The number of times I see requests for alternatives to “said” in forums, you’d be forgiven for thinking there was something wrong with the word.

It is easy to see where the idea that using said “too much” is bad came from. Who here did not have it drummed into them by well-meaning English teachers that repetition is bad and synonyms are good?

The truth is that sometimes repetition is good. Sometimes you should use it. Sometimes it drives the point home.

Besides, in novels “said” is an invisible word. Like “the”, “they”, “and”, and “then”, words we use so often that we do not even notice them. Said is a dialogue tag that connects the quoted words to the identity of the speaker of those words. It is a job it does excellently.
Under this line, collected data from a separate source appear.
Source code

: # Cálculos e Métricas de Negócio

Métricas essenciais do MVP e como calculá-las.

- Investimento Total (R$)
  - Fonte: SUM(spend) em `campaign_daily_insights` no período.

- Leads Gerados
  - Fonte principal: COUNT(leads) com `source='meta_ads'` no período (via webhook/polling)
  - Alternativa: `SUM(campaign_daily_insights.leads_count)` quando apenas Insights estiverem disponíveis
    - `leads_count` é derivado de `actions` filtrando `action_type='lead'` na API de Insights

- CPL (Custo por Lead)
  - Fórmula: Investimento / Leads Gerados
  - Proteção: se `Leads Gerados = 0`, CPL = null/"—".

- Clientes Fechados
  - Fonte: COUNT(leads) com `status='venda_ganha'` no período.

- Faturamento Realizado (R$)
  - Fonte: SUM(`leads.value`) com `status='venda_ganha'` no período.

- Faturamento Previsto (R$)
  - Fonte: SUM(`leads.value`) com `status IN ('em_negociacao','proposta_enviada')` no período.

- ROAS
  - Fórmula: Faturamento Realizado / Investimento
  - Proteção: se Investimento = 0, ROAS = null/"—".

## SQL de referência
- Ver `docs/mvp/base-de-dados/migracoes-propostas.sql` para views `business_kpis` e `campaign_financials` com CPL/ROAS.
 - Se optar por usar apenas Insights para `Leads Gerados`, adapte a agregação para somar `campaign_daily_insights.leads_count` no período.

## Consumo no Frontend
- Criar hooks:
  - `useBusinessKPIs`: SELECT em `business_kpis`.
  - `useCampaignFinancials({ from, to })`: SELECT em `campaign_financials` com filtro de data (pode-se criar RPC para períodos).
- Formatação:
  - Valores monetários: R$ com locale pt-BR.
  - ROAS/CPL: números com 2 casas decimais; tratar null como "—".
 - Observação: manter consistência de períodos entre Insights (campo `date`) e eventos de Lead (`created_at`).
Assuming that you convey enough emotion through description and action, said should be all you ever need. Assuming you even need it at all.

Jack shifted from one foot to the other. “I know that, but do you like like me?” He looked at the floor.

Alice smiled. “Of course I do.”

Sometimes you can simply get away without a dialogue tag. For all those times that you cannot, there is “said”.

Not said plus an adverb, just said.

“I hate you,” said Jack angrily.

“I don’t see why,” said Sue sulkily.

“You two need to talk more,” said Alice calmly.

“I wish that were true,” said Sue wistfully.

“I’m willing to try,” said Jack desperately.

Terrible isn’t it. Painful even. All of those “ly” words are taking up space without doing any work.

Most of the time, adverbs are telling us something we could already infer from the text. Part of the art of writing is to imply more than we say. Adverbs are usually the exact opposite of that.

When a reader is speeding through your novel, said becomes little more than a punctuation mark. It does not need to be decorated with adverbs any more than it needs to be replaced with a synonym.

Said is a perfectly fine working word. That person said that thing. Any more information than that is the job of other words in other sentences.

I put it to you that there is nothing whatsoever wrong with said. It is a good word. It does a job without getting in the way of a smoothly flowing narrative. You cannot say that about too many of the alternatives if any.

Pick up any book by an author you enjoy. Open it at random and the chances are that they use said if they use anything at all.

If said is good enough for famous writers, it is good enough for you and me too.

When you or another writer you know starts looking for alternatives to said, ask this: Is “said” really so bad?